The amendments are in light of the actions publicly disclosed by Take-Two on March 26, 2008, including its adoption of a poison pill and change to the date of its 2008 annual meeting of stockholders to April 17.
The principal amendments to the offer include:
- EA has added a condition to its offer requiring either (1) that Take-Two’s Board of Directors redeem the preferred stock purchase rights issued as a result of Take-Two’s adoption on March 24, 2008 of the stockholder rights plan, or (2) that EA be satisfied that such rights have been invalidated or are otherwise inapplicable to its acquisition of Take-Two.
- EA has extended its tender offer for all of the common stock of Take-Two until 11:59 p.m., New York City time on Wednesday, April 18, 2008, unless further extended. The offer was previously set to expire at midnight, New York City time, on April 11, 2008.

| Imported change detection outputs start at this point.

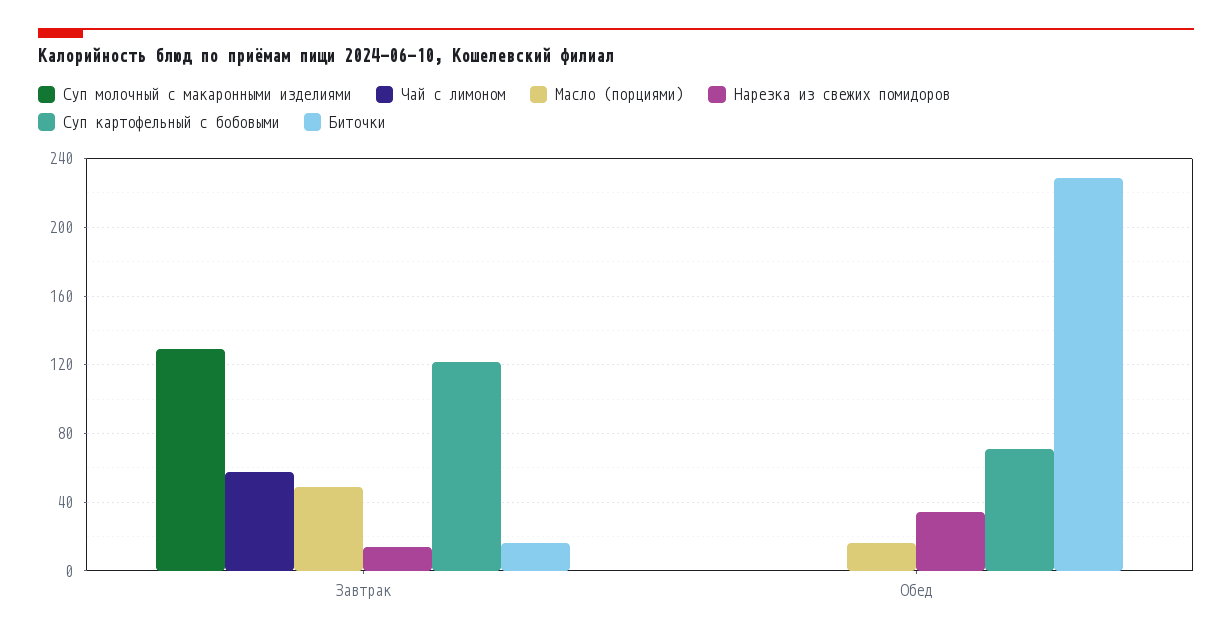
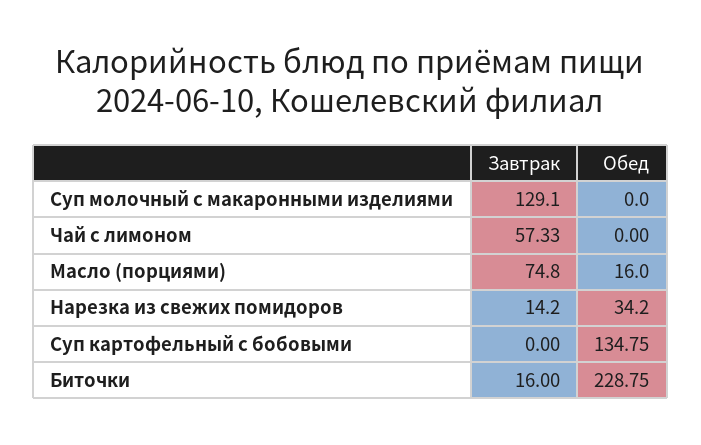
  {
    "Суп молочный с макаронными изделиями": {
      "Завтрак": 129.1,
      "Обед": 0
    },
    "Чай с лимоном": {
      "Завтрак": 57.33,
      "Обед": 0
    },
    "Масло (порциями)": {
-     "Завтрак": 50,
+     "Завтрак": 74.8,
      "Обед": 16
    },
    "Нарезка из свежих помидоров": {
      "Завтрак": 14.2,
      "Обед": 34.2
    },
    "Суп картофельный с бобовыми": {
-     "Завтрак": 120,
+     "Завтрак": 0,
-     "Обед": 70
+     "Обед": 134.75
    },
    "Биточки": {
      "Завтрак": 16,
      "Обед": 228.75
    }
  }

“The actions of the Take-Two Board may increase the risk for their stockholders by delaying a potential transaction,” said Owen Mahoney, Senior Vice President of Corporate Development at EA. “We continue to believe that our $26.00 per share offer price is full and fair, and that a transaction between Take-Two and EA is the most compelling combination financially, strategically and operationally for all parties.”
EA commenced on March 13, 2008 its all-cash tender offer to purchase Take-Two shares for $26.00 per share, which represents a 64% premium over Take-Two’s closing stock price on February 15, the last trading day before EA sent its revised proposal to Take-Two.